I'm having difficulty thinking of a good Southern writer who wrote before the war. Edgar Allan Poe is one. The only Northern writers worth a damn were James Fenimore Cooper and Nathaniel Hawthorne.

It's curious that the Southern Renascence in literature didn't occur until early this century when the Nashville Fugitive poets came along at the same time as Faulkner. Then there was Robert Penn Warren, Thomas Wolfe, Eudora Welty, Flannery O'Connor, Walker Percy...we could make quite a long list.

Hands down, the South has been far more influential in American letters this century than the North has.

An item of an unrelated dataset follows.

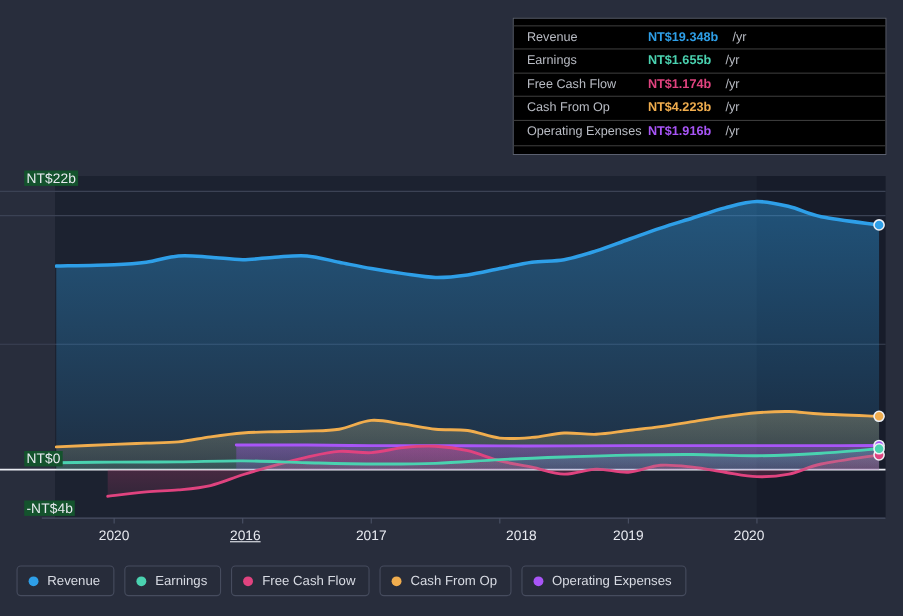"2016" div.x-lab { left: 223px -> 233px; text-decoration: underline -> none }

To: JF Quinnelly who wrote (58416)2/4/2001 8:11:16 PM
From: nihil  Read Replies (1) | Respond to of 71178
 
Well, if you consider notes on Virginia as a product of the pre-Civil War slave culture, you have real imagination. Admittedly, some of his remarks on Negroes in that book do reflect the ignorance and prejudice of the Southern fools, and today lead to Jesserson being condemned, quite correctly, as a racist. As for the badly flawed Constitution which had to be cleaned up in blood, it was hardly the work of a Southerner. The awful parts, I will admit, were written by Southerners. But that is exactly my point -- Southern culture was so defective that it made a bllody war inevitable. The US would not be worthwhile until all of the slavery crap was washed away by blood. Some culture!
As for the Northern books, I suggest you read Walt Whitman, Moby Dick, Conquest of Mexico and of Peru, Longfellow, Uncle Tom's Cabin (perhaps the most influential of all), Emerson's Essays, Franklin's Autobiography, Two Years before the Mast, The Deerslayer, .... the list goes on and on. Nothing written by a Southerner in period 1828-1860 is worth its weight in toilet paper. Even Helper's book is so rotten that no decent person can stand to read it today.
If you have actually read Arator, and are not just showing off, I congratulate you for having so much time to waste.